To rotate any 2D vector \$(u, v)\$ by angle \$\varphi\$ represented by unit vector \$(x, y)\$, you do
$$\begin{aligned}
u^\prime &= u x - v y \\
v^\prime &= v x + u y \\
\end{aligned}$$
If a vector \$(x^\prime, y^\prime)\$ should be an unit vector –– rounding errors tend to creep in, causing a bit of shrinking/expansion ––, it can always be
normalized to an unit vector \$(x, y)\$ via
$$\begin{aligned}
L^\prime &= \sqrt{ {x^\prime}^2 + {y^\prime}^2 } \\
x &= \frac{x^\prime}{L^\prime} \\
y &= \frac{y^\prime}{L^\prime} \\
\end{aligned}$$
Since division tends to be much slower than multiplication, often the division by square root is replaced by multiplication with the reciprocal square root, \$1 / \sqrt{{x^\prime}^2 + {y^\prime}^2}\$. This may sound like a slow operation, but there are tricks that one can use to speed it up significantly, even when using say fixed-point numbers with no hardware square root or division operations. One is to first calculate \${L^\prime}^2\$. If it is less than one half, multiply it by four, and double both \$x^\prime\$ and \$y^\prime\$; repeat until it it is at least one half. If it is two or greater, divide it by four, and halve both \$x^\prime\$ and \$y^\prime\$. This simplifies to finding the reciprocal of square root of \$z\$, with \$1/2 \le z \lt 2\$. As \$1/\sqrt{z} = \sqrt{1/z}\$ is a nice smooth monotonically decreasing curve, one can use a binary search, a polynomial approximation, or even Newton-Raphson iteration via \$r \gets r ( 3 - z r^2 ) / 2\$. Binary search will give one additional bit of precision per iteration but requires fewer elementary operations per Newton-Raphson iteration, but Newton-Raphson converges faster requiring fewer iterations (after the first one or two) to reach the same precision.
If you use a polynomial approximation for the first sine octant, you can construct an unit vector given only the angle. The above normalization will be useful then too, to minimise the approximation error; then, the approximation error shows up as "noise" in the angle parameter \$\varphi\$, but not in the unit vector length per se. That is, the sine-cosine pari constructed thus will have \$\sin^2 \varphi + \cos^2 \varphi = 1\$.
With this unit vector approach, if you don't have hardware floating point or division operations, sooner or later you will end up with
CORDIC: an algorithm to calculate trigonometric functions with bit shifts, additions, multiplications, and some look-up tables.
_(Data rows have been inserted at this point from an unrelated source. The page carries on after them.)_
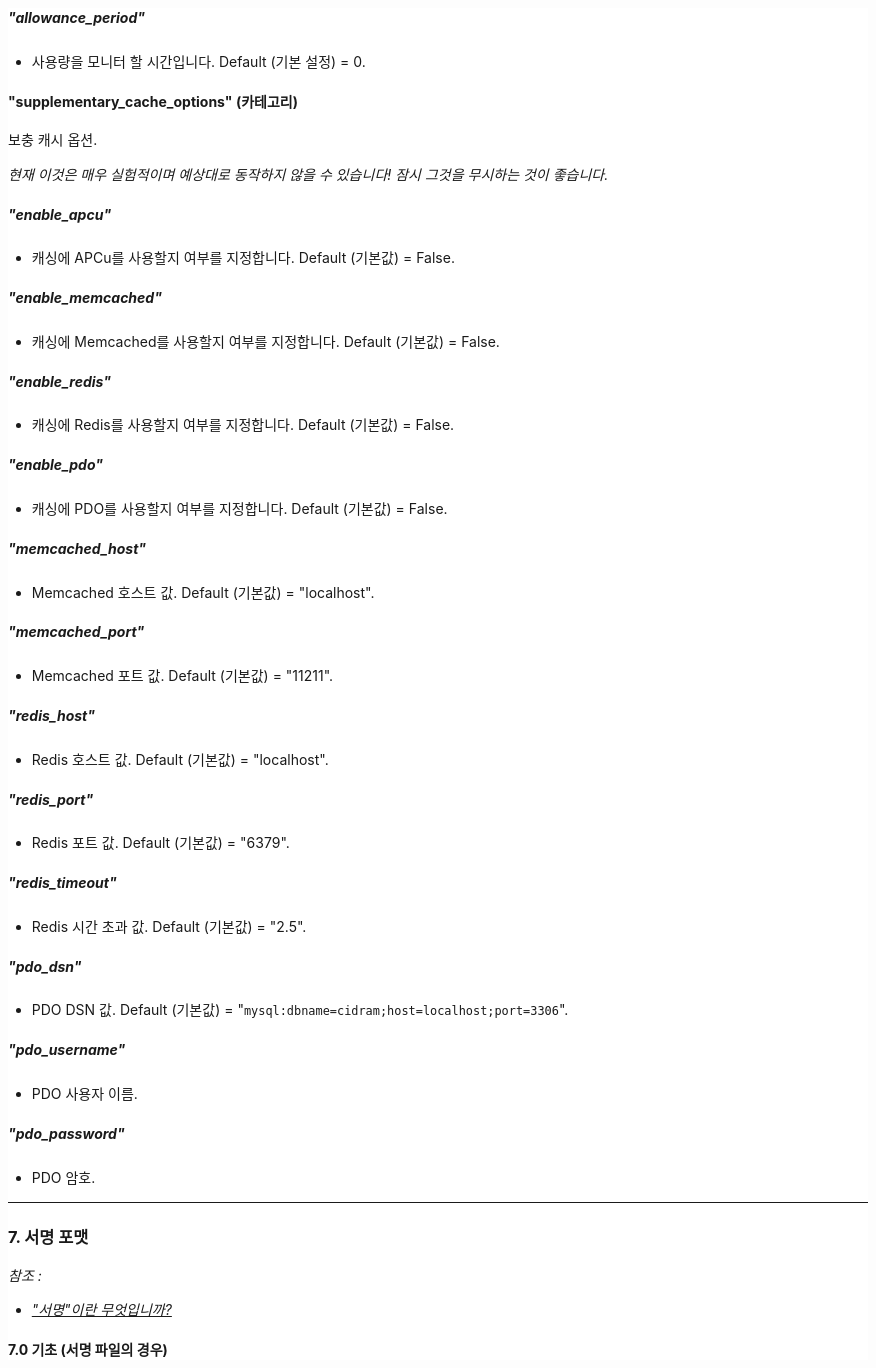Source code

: ##### "allowance_period"
- 사용량을 모니터 할 시간입니다. Default (기본 설정) = 0.

#### "supplementary_cache_options" (카테고리)
보충 캐시 옵션.

*현재 이것은 매우 실험적이며 예상대로 동작하지 않을 수 있습니다! 잠시 그것을 무시하는 것이 좋습니다.*

##### "enable_apcu"
- 캐싱에 APCu를 사용할지 여부를 지정합니다. Default (기본값) = False.

##### "enable_memcached"
- 캐싱에 Memcached를 사용할지 여부를 지정합니다. Default (기본값) = False.

##### "enable_redis"
- 캐싱에 Redis를 사용할지 여부를 지정합니다. Default (기본값) = False.

##### "enable_pdo"
- 캐싱에 PDO를 사용할지 여부를 지정합니다. Default (기본값) = False.

##### "memcached_host"
- Memcached 호스트 값. Default (기본값) = "localhost".

##### "memcached_port"
- Memcached 포트 값. Default (기본값) = "11211".

##### "redis_host"
- Redis 호스트 값. Default (기본값) = "localhost".

##### "redis_port"
- Redis 포트 값. Default (기본값) = "6379".

##### "redis_timeout"
- Redis 시간 초과 값. Default (기본값) = "2.5".

##### "pdo_dsn"
- PDO DSN 값. Default (기본값) = "`mysql:dbname=cidram;host=localhost;port=3306`".

##### "pdo_username"
- PDO 사용자 이름.

##### "pdo_password"
- PDO 암호.

---


### 7. <a name="SECTION7"></a>서명 포맷

*참조 :*
- *["서명"이란 무엇입니까?](#WHAT_IS_A_SIGNATURE)*

#### 7.0 기초 (서명 파일의 경우)
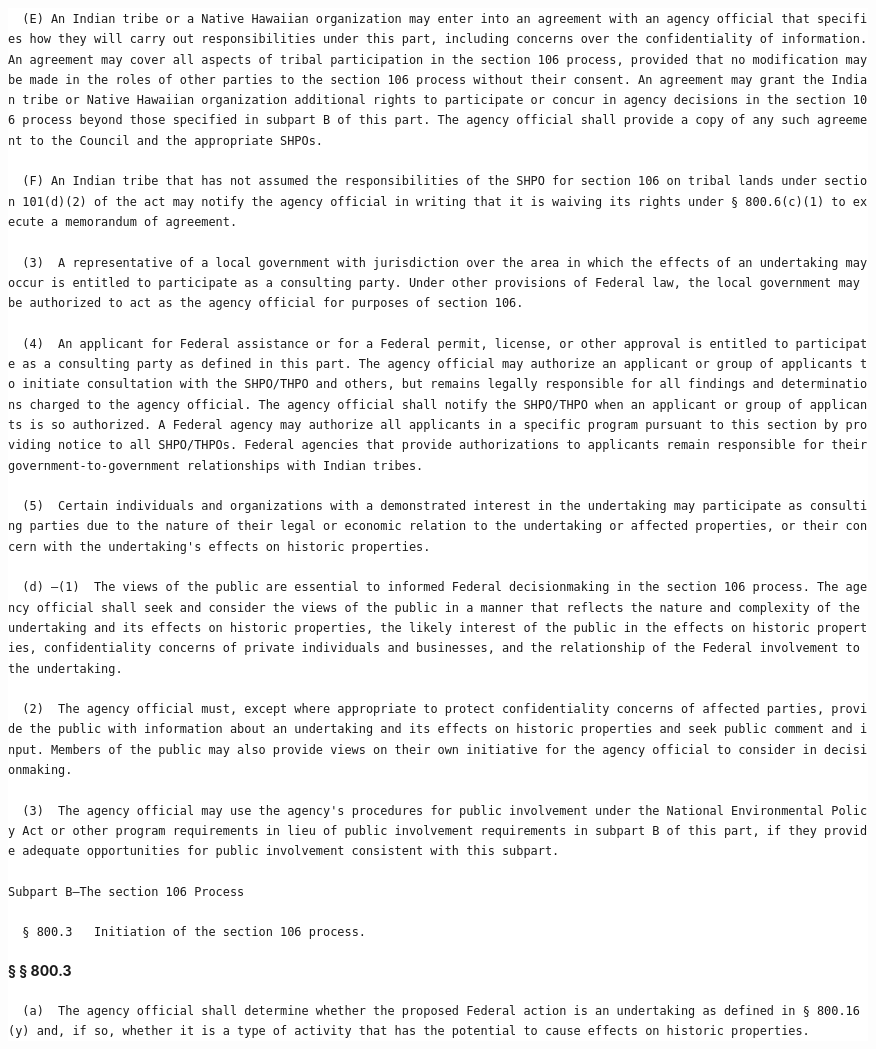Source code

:       (E) An Indian tribe or a Native Hawaiian organization may enter into an agreement with an agency official that specifies how they will carry out responsibilities under this part, including concerns over the confidentiality of information. An agreement may cover all aspects of tribal participation in the section 106 process, provided that no modification may be made in the roles of other parties to the section 106 process without their consent. An agreement may grant the Indian tribe or Native Hawaiian organization additional rights to participate or concur in agency decisions in the section 106 process beyond those specified in subpart B of this part. The agency official shall provide a copy of any such agreement to the Council and the appropriate SHPOs.

      (F) An Indian tribe that has not assumed the responsibilities of the SHPO for section 106 on tribal lands under section 101(d)(2) of the act may notify the agency official in writing that it is waiving its rights under § 800.6(c)(1) to execute a memorandum of agreement.

      (3)  A representative of a local government with jurisdiction over the area in which the effects of an undertaking may occur is entitled to participate as a consulting party. Under other provisions of Federal law, the local government may be authorized to act as the agency official for purposes of section 106.

      (4)  An applicant for Federal assistance or for a Federal permit, license, or other approval is entitled to participate as a consulting party as defined in this part. The agency official may authorize an applicant or group of applicants to initiate consultation with the SHPO/THPO and others, but remains legally responsible for all findings and determinations charged to the agency official. The agency official shall notify the SHPO/THPO when an applicant or group of applicants is so authorized. A Federal agency may authorize all applicants in a specific program pursuant to this section by providing notice to all SHPO/THPOs. Federal agencies that provide authorizations to applicants remain responsible for their government-to-government relationships with Indian tribes.

      (5)  Certain individuals and organizations with a demonstrated interest in the undertaking may participate as consulting parties due to the nature of their legal or economic relation to the undertaking or affected properties, or their concern with the undertaking's effects on historic properties.

      (d) —(1)  The views of the public are essential to informed Federal decisionmaking in the section 106 process. The agency official shall seek and consider the views of the public in a manner that reflects the nature and complexity of the undertaking and its effects on historic properties, the likely interest of the public in the effects on historic properties, confidentiality concerns of private individuals and businesses, and the relationship of the Federal involvement to the undertaking.

      (2)  The agency official must, except where appropriate to protect confidentiality concerns of affected parties, provide the public with information about an undertaking and its effects on historic properties and seek public comment and input. Members of the public may also provide views on their own initiative for the agency official to consider in decisionmaking.

      (3)  The agency official may use the agency's procedures for public involvement under the National Environmental Policy Act or other program requirements in lieu of public involvement requirements in subpart B of this part, if they provide adequate opportunities for public involvement consistent with this subpart.

    Subpart B—The section 106 Process

      § 800.3   Initiation of the section 106 process.

#### § § 800.3

      (a)  The agency official shall determine whether the proposed Federal action is an undertaking as defined in § 800.16(y) and, if so, whether it is a type of activity that has the potential to cause effects on historic properties.
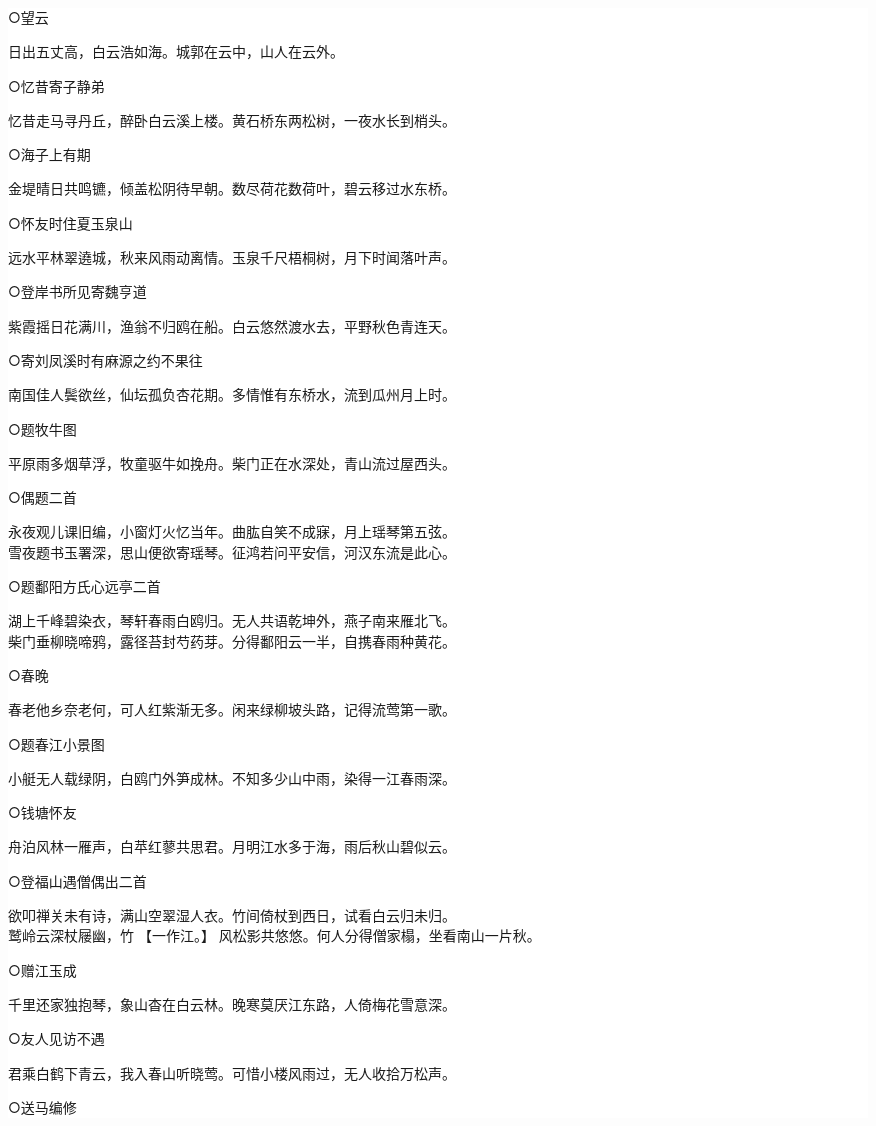 ○望云  

日出五丈高，白云浩如海。城郭在云中，山人在云外。  

○忆昔寄子静弟  

忆昔走马寻丹丘，醉卧白云溪上楼。黄石桥东两松树，一夜水长到梢头。  

○海子上有期  

金堤晴日共鸣镳，倾盖松阴待早朝。数尽荷花数荷叶，碧云移过水东桥。  

○怀友时住夏玉泉山  

远水平林翠遶城，秋来风雨动离情。玉泉千尺梧桐树，月下时闻落叶声。  

○登岸书所见寄魏亨道  

紫霞摇日花满川，渔翁不归鸥在船。白云悠然渡水去，平野秋色青连天。  

○寄刘凤溪时有麻源之约不果往  

南国佳人鬓欲丝，仙坛孤负杏花期。多情惟有东桥水，流到瓜州月上时。  

○题牧牛图  

平原雨多烟草浮，牧童驱牛如挽舟。柴门正在水深处，青山流过屋西头。  

○偶题二首  

永夜观儿课旧编，小窗灯火忆当年。曲肱自笑不成寐，月上瑶琴第五弦。  
雪夜题书玉署深，思山便欲寄瑶琴。征鸿若问平安信，河汉东流是此心。  

○题鄱阳方氏心远亭二首  

湖上千峰碧染衣，琴轩春雨白鸥归。无人共语乾坤外，燕子南来雁北飞。  
柴门垂柳晓啼鸦，露径苔封芍药芽。分得鄱阳云一半，自携春雨种黄花。  

○春晚  

春老他乡奈老何，可人红紫渐无多。闲来绿柳坡头路，记得流莺第一歌。  

○题春江小景图  

小艇无人载绿阴，白鸥门外笋成林。不知多少山中雨，染得一江春雨深。  

○钱塘怀友  

舟泊风林一雁声，白苹红蓼共思君。月明江水多于海，雨后秋山碧似云。  

○登福山遇僧偶出二首  

欲叩禅关未有诗，满山空翠湿人衣。竹间倚杖到西日，试看白云归未归。  
鹫岭云深杖屦幽，竹 【一作江。】 风松影共悠悠。何人分得僧家榻，坐看南山一片秋。  

○赠江玉成  

千里还家独抱琴，象山杳在白云林。晚寒莫厌江东路，人倚梅花雪意深。  

○友人见访不遇  

君乘白鹤下青云，我入春山听晓莺。可惜小楼风雨过，无人收拾万松声。  

○送马编修  
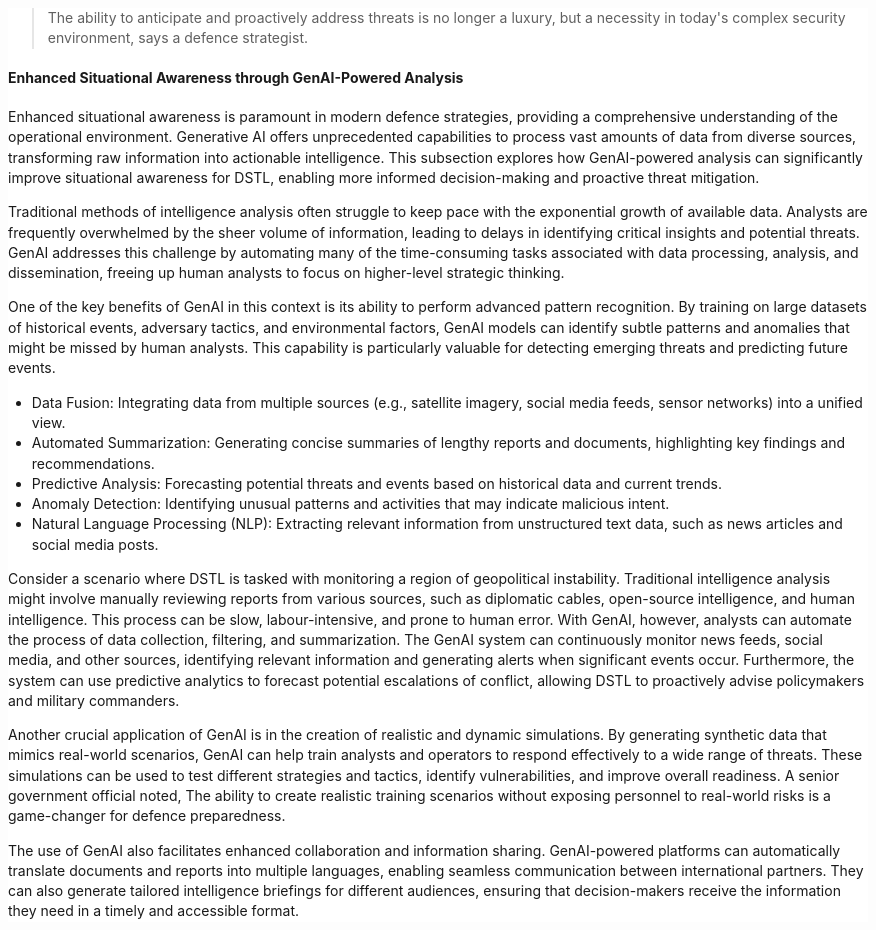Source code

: > The ability to anticipate and proactively address threats is no longer a luxury, but a necessity in today's complex security environment, says a defence strategist.



#### <a id="enhanced-situational-awareness-through-genai-powered-analysis"></a>Enhanced Situational Awareness through GenAI-Powered Analysis

Enhanced situational awareness is paramount in modern defence strategies, providing a comprehensive understanding of the operational environment. Generative AI offers unprecedented capabilities to process vast amounts of data from diverse sources, transforming raw information into actionable intelligence. This subsection explores how GenAI-powered analysis can significantly improve situational awareness for DSTL, enabling more informed decision-making and proactive threat mitigation.

Traditional methods of intelligence analysis often struggle to keep pace with the exponential growth of available data. Analysts are frequently overwhelmed by the sheer volume of information, leading to delays in identifying critical insights and potential threats. GenAI addresses this challenge by automating many of the time-consuming tasks associated with data processing, analysis, and dissemination, freeing up human analysts to focus on higher-level strategic thinking.

One of the key benefits of GenAI in this context is its ability to perform advanced pattern recognition. By training on large datasets of historical events, adversary tactics, and environmental factors, GenAI models can identify subtle patterns and anomalies that might be missed by human analysts. This capability is particularly valuable for detecting emerging threats and predicting future events.

- Data Fusion: Integrating data from multiple sources (e.g., satellite imagery, social media feeds, sensor networks) into a unified view.
- Automated Summarization: Generating concise summaries of lengthy reports and documents, highlighting key findings and recommendations.
- Predictive Analysis: Forecasting potential threats and events based on historical data and current trends.
- Anomaly Detection: Identifying unusual patterns and activities that may indicate malicious intent.
- Natural Language Processing (NLP): Extracting relevant information from unstructured text data, such as news articles and social media posts.

Consider a scenario where DSTL is tasked with monitoring a region of geopolitical instability. Traditional intelligence analysis might involve manually reviewing reports from various sources, such as diplomatic cables, open-source intelligence, and human intelligence. This process can be slow, labour-intensive, and prone to human error. With GenAI, however, analysts can automate the process of data collection, filtering, and summarization. The GenAI system can continuously monitor news feeds, social media, and other sources, identifying relevant information and generating alerts when significant events occur. Furthermore, the system can use predictive analytics to forecast potential escalations of conflict, allowing DSTL to proactively advise policymakers and military commanders.

Another crucial application of GenAI is in the creation of realistic and dynamic simulations. By generating synthetic data that mimics real-world scenarios, GenAI can help train analysts and operators to respond effectively to a wide range of threats. These simulations can be used to test different strategies and tactics, identify vulnerabilities, and improve overall readiness. A senior government official noted, The ability to create realistic training scenarios without exposing personnel to real-world risks is a game-changer for defence preparedness.

The use of GenAI also facilitates enhanced collaboration and information sharing. GenAI-powered platforms can automatically translate documents and reports into multiple languages, enabling seamless communication between international partners. They can also generate tailored intelligence briefings for different audiences, ensuring that decision-makers receive the information they need in a timely and accessible format.
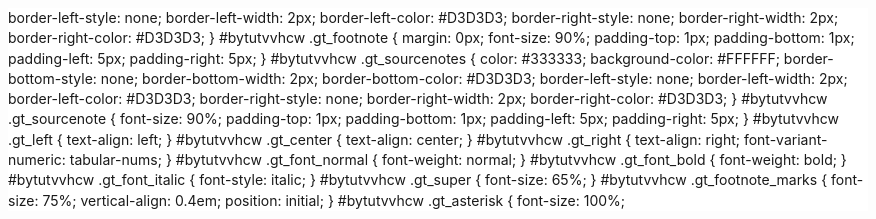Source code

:  border-left-style: none;
  border-left-width: 2px;
  border-left-color: #D3D3D3;
  border-right-style: none;
  border-right-width: 2px;
  border-right-color: #D3D3D3;
}
&#10;#bytutvvhcw .gt_footnote {
  margin: 0px;
  font-size: 90%;
  padding-top: 1px;
  padding-bottom: 1px;
  padding-left: 5px;
  padding-right: 5px;
}
&#10;#bytutvvhcw .gt_sourcenotes {
  color: #333333;
  background-color: #FFFFFF;
  border-bottom-style: none;
  border-bottom-width: 2px;
  border-bottom-color: #D3D3D3;
  border-left-style: none;
  border-left-width: 2px;
  border-left-color: #D3D3D3;
  border-right-style: none;
  border-right-width: 2px;
  border-right-color: #D3D3D3;
}
&#10;#bytutvvhcw .gt_sourcenote {
  font-size: 90%;
  padding-top: 1px;
  padding-bottom: 1px;
  padding-left: 5px;
  padding-right: 5px;
}
&#10;#bytutvvhcw .gt_left {
  text-align: left;
}
&#10;#bytutvvhcw .gt_center {
  text-align: center;
}
&#10;#bytutvvhcw .gt_right {
  text-align: right;
  font-variant-numeric: tabular-nums;
}
&#10;#bytutvvhcw .gt_font_normal {
  font-weight: normal;
}
&#10;#bytutvvhcw .gt_font_bold {
  font-weight: bold;
}
&#10;#bytutvvhcw .gt_font_italic {
  font-style: italic;
}
&#10;#bytutvvhcw .gt_super {
  font-size: 65%;
}
&#10;#bytutvvhcw .gt_footnote_marks {
  font-size: 75%;
  vertical-align: 0.4em;
  position: initial;
}
&#10;#bytutvvhcw .gt_asterisk {
  font-size: 100%;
With the above, and using quaternions or bivectors for representing 3D orientation and rotations, even an 8-bit AVR has easily enough computational power to do real-time 3D position and orientation tracking with sensor fusion from accelerometers and magnetic field sensors using standard software floating-point operations; much more so if using fixed-point arithmetic with 8, 16, 24, or 32 fractional bits (and 7 integral bits, if using unit vectors and unit quaternions/bivectors) and extended inline assembly implementations for their efficient multiplication.